If social media have taught us anything about our species, it is that we are unlike any other critters with which we share the title “Earthling.” Other animals might be imbued with an unconscious drive to survive; some humans, in contrast, seem to be imbued with a conscious desire for reckless endangerment. And this latter flippancy with risk occurs in spite of numerous lessons folly has taught throughout our history and still teaches us via YouTube and other media.
Living the life of a slow organism subject to random collisions, manatees reveal that their very nature incorporates a weakness that evolutionary changes could not, to speak teleologically, anticipate. Humans, supposedly endowed with a “better nature” that can overcome weaknesses born of phylogeny, demonstrate that no amount of technology can prevent injury and death by folly.
And because there have been so many humans, maybe in excess of a hundred billion since our species arose, the loss of many to folly makes a forgotten list. That every generation has its folly practitioners indicates that in spite of a “better nature,” humans choose to take their place among the weakest of Earthlings, choosing danger under multiple motivations, as though they were manatees purposefully looking for waters where boaters spin their propellers. Homo sapiens sapiens, or “wise wise man,” the only remaining species of genus Homo, might be better labeled as Homo sapiens fatuus stultus, or wise unwise foolish man.
And that brings me to news reports in recent years. Driven by social media, members of Homo sapiens fatuus stultus have gathered in great numbers called mobs to ransack, destroy, injure, and even kill one another. Joining under the influence of media a mob, any mob, is like swimming in the midst of mindless propellers.

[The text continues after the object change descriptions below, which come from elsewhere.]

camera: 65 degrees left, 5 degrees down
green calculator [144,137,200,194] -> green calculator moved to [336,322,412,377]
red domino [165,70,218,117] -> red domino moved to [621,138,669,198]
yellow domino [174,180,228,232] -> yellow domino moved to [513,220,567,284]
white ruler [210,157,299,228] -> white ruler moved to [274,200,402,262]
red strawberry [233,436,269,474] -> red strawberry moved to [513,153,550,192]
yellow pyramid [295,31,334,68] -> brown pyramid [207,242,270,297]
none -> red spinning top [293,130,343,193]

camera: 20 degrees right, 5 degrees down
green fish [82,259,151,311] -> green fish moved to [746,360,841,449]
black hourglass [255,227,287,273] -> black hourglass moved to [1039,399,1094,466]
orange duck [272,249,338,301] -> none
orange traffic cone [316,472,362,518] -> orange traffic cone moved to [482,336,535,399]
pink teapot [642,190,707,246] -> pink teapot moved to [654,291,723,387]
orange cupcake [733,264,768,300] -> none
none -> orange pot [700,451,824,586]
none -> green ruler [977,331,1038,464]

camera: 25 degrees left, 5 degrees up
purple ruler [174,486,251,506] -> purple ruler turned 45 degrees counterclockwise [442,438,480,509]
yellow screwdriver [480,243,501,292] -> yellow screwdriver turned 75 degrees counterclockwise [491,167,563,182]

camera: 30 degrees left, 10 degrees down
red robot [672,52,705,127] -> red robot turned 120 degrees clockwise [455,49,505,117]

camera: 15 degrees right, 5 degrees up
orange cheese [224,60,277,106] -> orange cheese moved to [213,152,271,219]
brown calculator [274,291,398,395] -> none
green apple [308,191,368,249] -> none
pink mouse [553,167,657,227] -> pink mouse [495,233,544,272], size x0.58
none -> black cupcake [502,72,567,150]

Is it possible that we are mislabeled? Maybe the more appropriate designation for our species should eliminate any mention of wisdom. We are, in actuality, Homo fatuus stultus, “Unwise, foolish man.” In this age of renaming everything on one whim or another, we should consider removing the term wise from our Linnaean classification. More characteristic of our species than wisdom are its folly and lack of wisdom. Having consciousness, we pride ourselves on our “better nature”; yet, among all Earthlings, only our species continuously jeopardizes and even annihilates itself in both small and large numbers. Only our species seems to risk making a short life even shorter by swimming slowly in a fast-paced world that will take only temporary notice before speeding off to encounter another fool floating near the surface of imbecility.
Note:
*30 Jan 2017. See story, but not video, online at https://www.abc.net.au/news/2017-01-30/man-mauled-by-tiger-after-climbing-to-fence-avoid-buying-ticket/8225016 Accessed November 18, 2021. The same story links to a story of two women who at a Beijing safari park exited their car in the presence of a tiger that killed one and mauled the other woman. Homo fatuus stultus.